Available data:
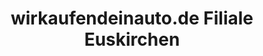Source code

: ---
title: "wirkaufendeinauto.de Filiale Euskirchen"
url: /euskirchen/wirkaufendeinauto-de-filiale-euskirchen/
shop: Autohaus
---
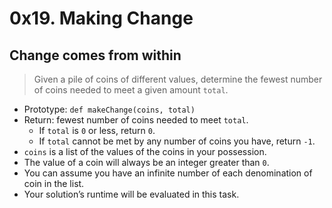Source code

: # 0x19. Making Change
## Change comes from within

>Given a pile of coins of different values, determine the fewest number of coins needed to meet a given amount `total`.

- Prototype: `def makeChange(coins, total)`
- Return: fewest number of coins needed to meet `total`.
    - If `total` is `0` or less, return `0`.
    - If `total` cannot be met by any number of coins you have, return `-1`.
- `coins` is a list of the values of the coins in your possession.
- The value of a coin will always be an integer greater than `0`.
- You can assume you have an infinite number of each denomination of coin in the list.
- Your solution’s runtime will be evaluated in this task.
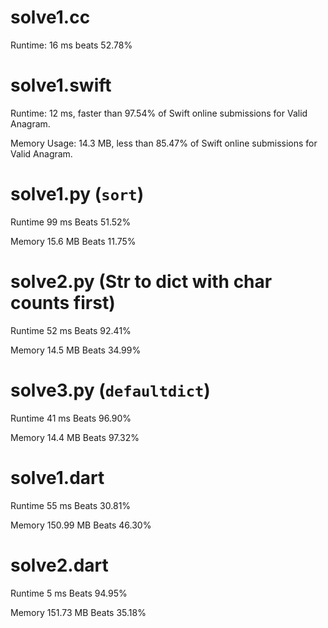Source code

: # solve1.cc
 
Runtime: 16 ms beats 52.78%

# solve1.swift

Runtime: 12 ms, faster than 97.54% of Swift online submissions for Valid Anagram.

Memory Usage: 14.3 MB, less than 85.47% of Swift online submissions for Valid Anagram.

# solve1.py (`sort`)

Runtime 99 ms Beats 51.52%

Memory 15.6 MB Beats 11.75%

# solve2.py (Str to dict with char counts first)

Runtime 52 ms Beats 92.41%

Memory 14.5 MB Beats 34.99%

# solve3.py (`defaultdict`)

Runtime 41 ms Beats 96.90%

Memory 14.4 MB Beats 97.32%

# solve1.dart

Runtime 55 ms Beats 30.81%

Memory 150.99 MB Beats 46.30%

# solve2.dart

Runtime 5 ms Beats 94.95%

Memory 151.73 MB Beats 35.18%

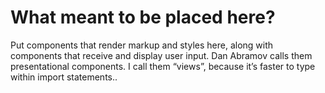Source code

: # What meant to be placed here?

Put components that render markup and styles here, along with components that receive and display user input.
Dan Abramov calls them presentational components. I call them “views”, because it’s faster to type within import statements..
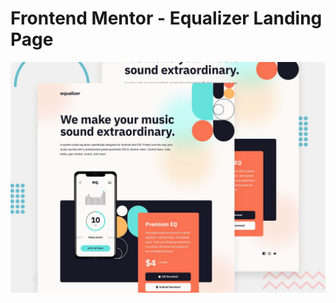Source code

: # Frontend Mentor - Equalizer Landing Page

![Design preview for the Equalizer Landing Page coding challenge](./design/desktop-preview.jpg)
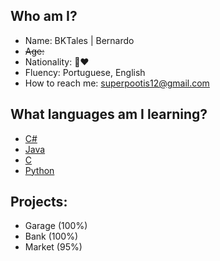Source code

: ## Who am I?
- Name: BKTales | Bernardo
- ~~Age:󠀠󠀠󠀠~~
- Nationality: 💚❤️
- Fluency: Portuguese, English
- How to reach me: superpootis12@gmail.com

## What languages am I learning?
- [C#](https://dotnet.microsoft.com/en-us/)
- [Java](https://www.java.com/pt-BR/)
- [C](https://docs.microsoft.com/en-us/cpp/build/vscpp-step-0-installation?view=msvc-170)
- [Python](https://www.python.org)

## Projects: 
- Garage (100%)
- Bank (100%)
- Market (95%)


<!---
BKTales/BKTales is a ✨ special ✨ repository because its `README.md` (this file) appears on your GitHub profile.
You can click the Preview link to take a look at your changes.
--->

What you are asked to do: If an entry above contains a picture, leave that picture out and copy everything else exactly.

Task result:
Source code

: ---
title: "wirkaufendeinauto.de Filiale Euskirchen"
url: /euskirchen/wirkaufendeinauto-de-filiale-euskirchen/
shop: Autohaus
---
Source code

: # 0x19. Making Change
## Change comes from within

>Given a pile of coins of different values, determine the fewest number of coins needed to meet a given amount `total`.

- Prototype: `def makeChange(coins, total)`
- Return: fewest number of coins needed to meet `total`.
    - If `total` is `0` or less, return `0`.
    - If `total` cannot be met by any number of coins you have, return `-1`.
- `coins` is a list of the values of the coins in your possession.
- The value of a coin will always be an integer greater than `0`.
- You can assume you have an infinite number of each denomination of coin in the list.
- Your solution’s runtime will be evaluated in this task.
Source code

: # solve1.cc
 
Runtime: 16 ms beats 52.78%

# solve1.swift

Runtime: 12 ms, faster than 97.54% of Swift online submissions for Valid Anagram.

Memory Usage: 14.3 MB, less than 85.47% of Swift online submissions for Valid Anagram.

# solve1.py (`sort`)

Runtime 99 ms Beats 51.52%

Memory 15.6 MB Beats 11.75%

# solve2.py (Str to dict with char counts first)

Runtime 52 ms Beats 92.41%

Memory 14.5 MB Beats 34.99%

# solve3.py (`defaultdict`)

Runtime 41 ms Beats 96.90%

Memory 14.4 MB Beats 97.32%

# solve1.dart

Runtime 55 ms Beats 30.81%

Memory 150.99 MB Beats 46.30%

# solve2.dart

Runtime 5 ms Beats 94.95%

Memory 151.73 MB Beats 35.18%

Source code

: # What meant to be placed here?

Put components that render markup and styles here, along with components that receive and display user input.
Dan Abramov calls them presentational components. I call them “views”, because it’s faster to type within import statements..
Source code

: # Frontend Mentor - Equalizer Landing Page

![Design preview for the Equalizer Landing Page coding challenge](./design/desktop-preview.jpg)
Source code

: ## Who am I?
- Name: BKTales | Bernardo
- ~~Age:󠀠󠀠󠀠~~
- Nationality: 💚❤️
- Fluency: Portuguese, English
- How to reach me: superpootis12@gmail.com

## What languages am I learning?
- [C#](https://dotnet.microsoft.com/en-us/)
- [Java](https://www.java.com/pt-BR/)
- [C](https://docs.microsoft.com/en-us/cpp/build/vscpp-step-0-installation?view=msvc-170)
- [Python](https://www.python.org)

## Projects: 
- Garage (100%)
- Bank (100%)
- Market (95%)


<!---
BKTales/BKTales is a ✨ special ✨ repository because its `README.md` (this file) appears on your GitHub profile.
You can click the Preview link to take a look at your changes.
--->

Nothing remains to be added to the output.